Di Francesca Fiorentino, www.enxerio.com

malariaLo scorso 25 aprile si è celebrata la Giornata mondiale della malaria, malattia che uccide ancora seicentomila persone l’anno. L’invito a non abbassare la guardia nei confronti di questa patologia arriva dall’Amref, l’African medical and research foundation, secondo cui sarebbero a rischio i finanziamenti alla ricerca, complice una crisi economica asfissiante come mai. Secondo i dati dell’Organizzazione Mondiale della Sanità, citati dall’associazione, i casi di mortalità dal 2000 sono diminuiti di oltre il 25%; inoltre in Africa, i morti per malaria sono diminuiti di un terzo nell’ultima decade e, al di fuori dell’Africa, 35 dei 53 paesi colpiti dalla malaria hanno ridotto i casi del 50% nello stesso periodo.
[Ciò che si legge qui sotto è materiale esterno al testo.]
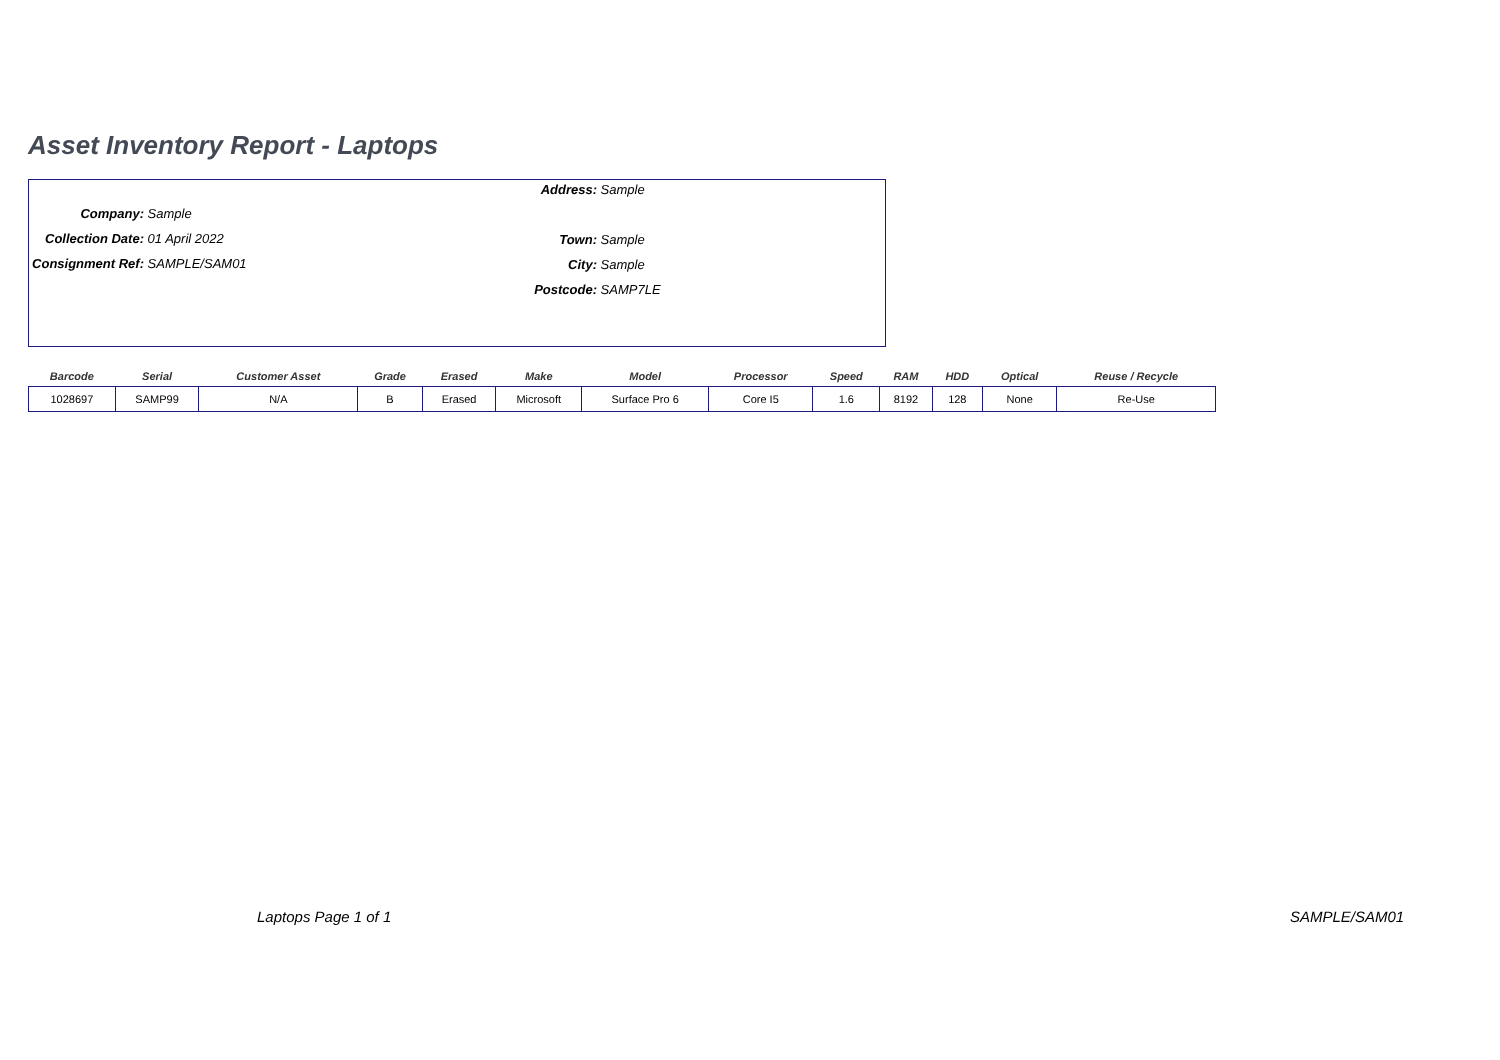Asset Inventory Report - Laptops
Address: Sample
Town: Sample
City: Sample
Postcode: SAMP7LE
Company: Sample
Collection Date: 01 April 2022
Consignment Ref: SAMPLE/SAM01
| Barcode | Serial | Customer Asset | Grade | Erased | Make | Model | Processor | Speed | RAM | HDD | Optical | Reuse / Recycle |
| --- | --- | --- | --- | --- | --- | --- | --- | --- | --- | --- | --- | --- |
| 1028697 | SAMP99 | N/A | B | Erased | Microsoft | Surface Pro 6 | Core I5 | 1.6 | 8192 | 128 | None | Re-Use |
Laptops Page 1 of 1 SAMPLE/SAM01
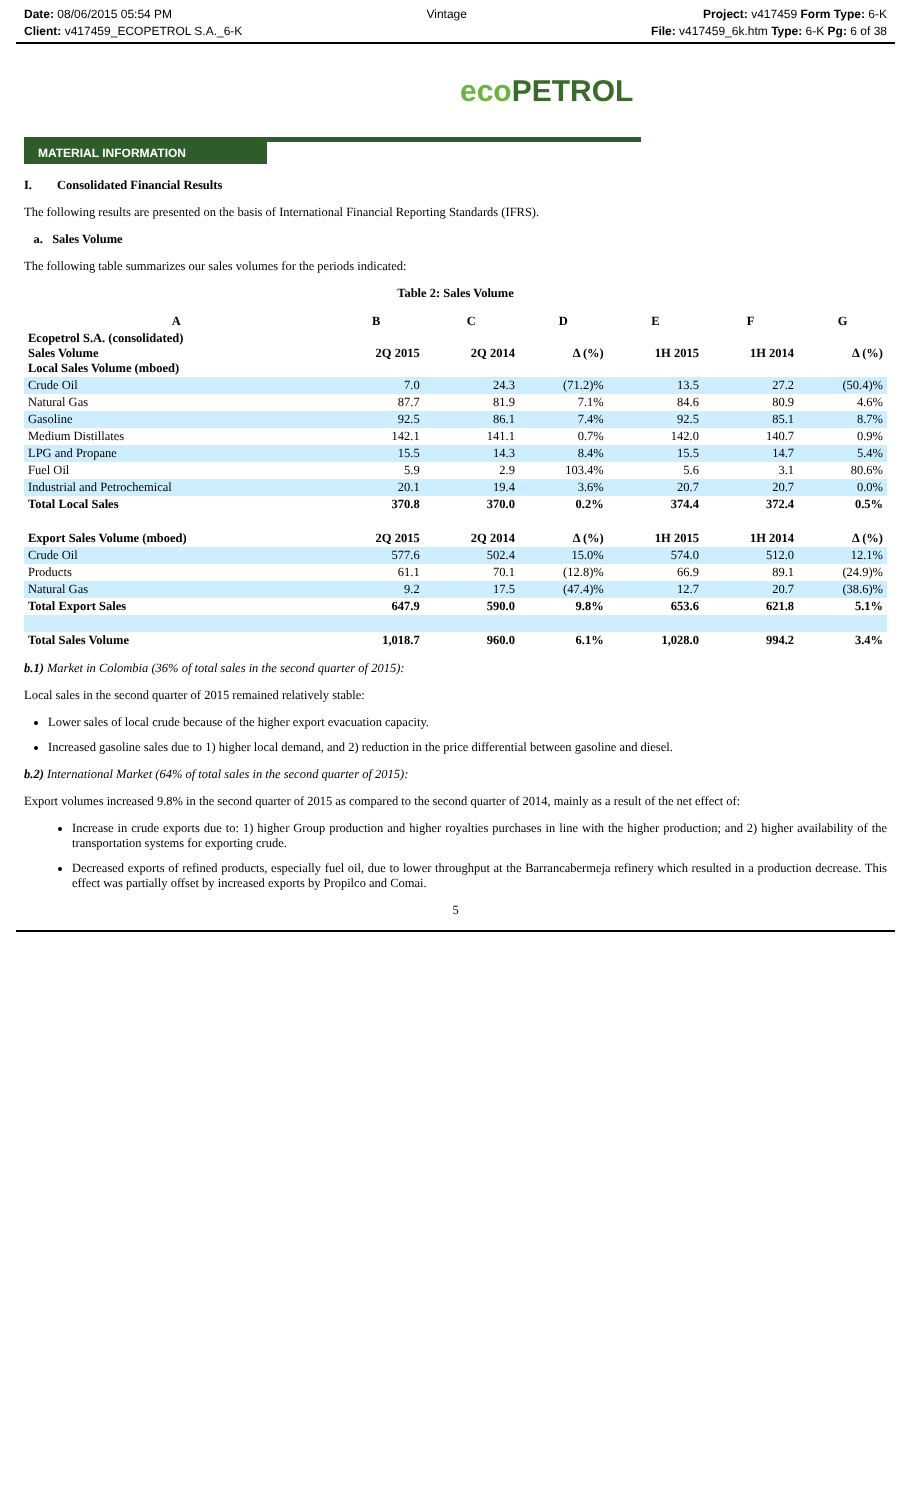Date: 08/06/2015 05:54 PM
Client: v417459_ECOPETROL S.A._6-K
Vintage Project: v417459 Form Type: 6-K
File: v417459_6k.htm Type: 6-K Pg: 6 of 38
eco PETROL
MATERIAL INFORMATION
I. Consolidated Financial Results
The following results are presented on the basis of International Financial Reporting Standards (IFRS).
a. Sales Volume
The following table summarizes our sales volumes for the periods indicated:
Table 2: Sales Volume
| A | B | C | D | E | F | G |
| --- | --- | --- | --- | --- | --- | --- |
| Ecopetrol S.A. (consolidated) Sales Volume Local Sales Volume (mboed) | 2Q 2015 | 2Q 2014 | Δ (%) | 1H 2015 | 1H 2014 | Δ (%) |
| Crude Oil | 7.0 | 24.3 | (71.2)% | 13.5 | 27.2 | (50.4)% |
| Natural Gas | 87.7 | 81.9 | 7.1% | 84.6 | 80.9 | 4.6% |
| Gasoline | 92.5 | 86.1 | 7.4% | 92.5 | 85.1 | 8.7% |
| Medium Distillates | 142.1 | 141.1 | 0.7% | 142.0 | 140.7 | 0.9% |
| LPG and Propane | 15.5 | 14.3 | 8.4% | 15.5 | 14.7 | 5.4% |
| Fuel Oil | 5.9 | 2.9 | 103.4% | 5.6 | 3.1 | 80.6% |
| Industrial and Petrochemical | 20.1 | 19.4 | 3.6% | 20.7 | 20.7 | 0.0% |
| Total Local Sales | 370.8 | 370.0 | 0.2% | 374.4 | 372.4 | 0.5% |
| Export Sales Volume (mboed) | 2Q 2015 | 2Q 2014 | Δ (%) | 1H 2015 | 1H 2014 | Δ (%) |
| Crude Oil | 577.6 | 502.4 | 15.0% | 574.0 | 512.0 | 12.1% |
| Products | 61.1 | 70.1 | (12.8)% | 66.9 | 89.1 | (24.9)% |
| Natural Gas | 9.2 | 17.5 | (47.4)% | 12.7 | 20.7 | (38.6)% |
| Total Export Sales | 647.9 | 590.0 | 9.8% | 653.6 | 621.8 | 5.1% |
| Total Sales Volume | 1,018.7 | 960.0 | 6.1% | 1,028.0 | 994.2 | 3.4% |
b.1) Market in Colombia (36% of total sales in the second quarter of 2015):
Local sales in the second quarter of 2015 remained relatively stable:
Lower sales of local crude because of the higher export evacuation capacity.
Increased gasoline sales due to 1) higher local demand, and 2) reduction in the price differential between gasoline and diesel.
b.2) International Market (64% of total sales in the second quarter of 2015):
Export volumes increased 9.8% in the second quarter of 2015 as compared to the second quarter of 2014, mainly as a result of the net effect of:
Increase in crude exports due to: 1) higher Group production and higher royalties purchases in line with the higher production; and 2) higher availability of the transportation systems for exporting crude.
Decreased exports of refined products, especially fuel oil, due to lower throughput at the Barrancabermeja refinery which resulted in a production decrease. This effect was partially offset by increased exports by Propilco and Comai.
5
La chiave di questo significativo successo va trovata nell’incremento degli interventi di controllo sulle zanzare, principali vettori della malattia, insieme a un maggiore accesso ai test diagnostici e a trattamenti di qualità. Il rischio tuttavia è che si ritenga questi obiettivi come il massimo raggiungibile, mentre molto si può ancora fare. Ecco che il taglio dei fondi destinati alla ricerca, l’Amref parla di una carenza annuale di 3,6 miliardi di dollari, minaccia di bloccare questo circolo virtuoso.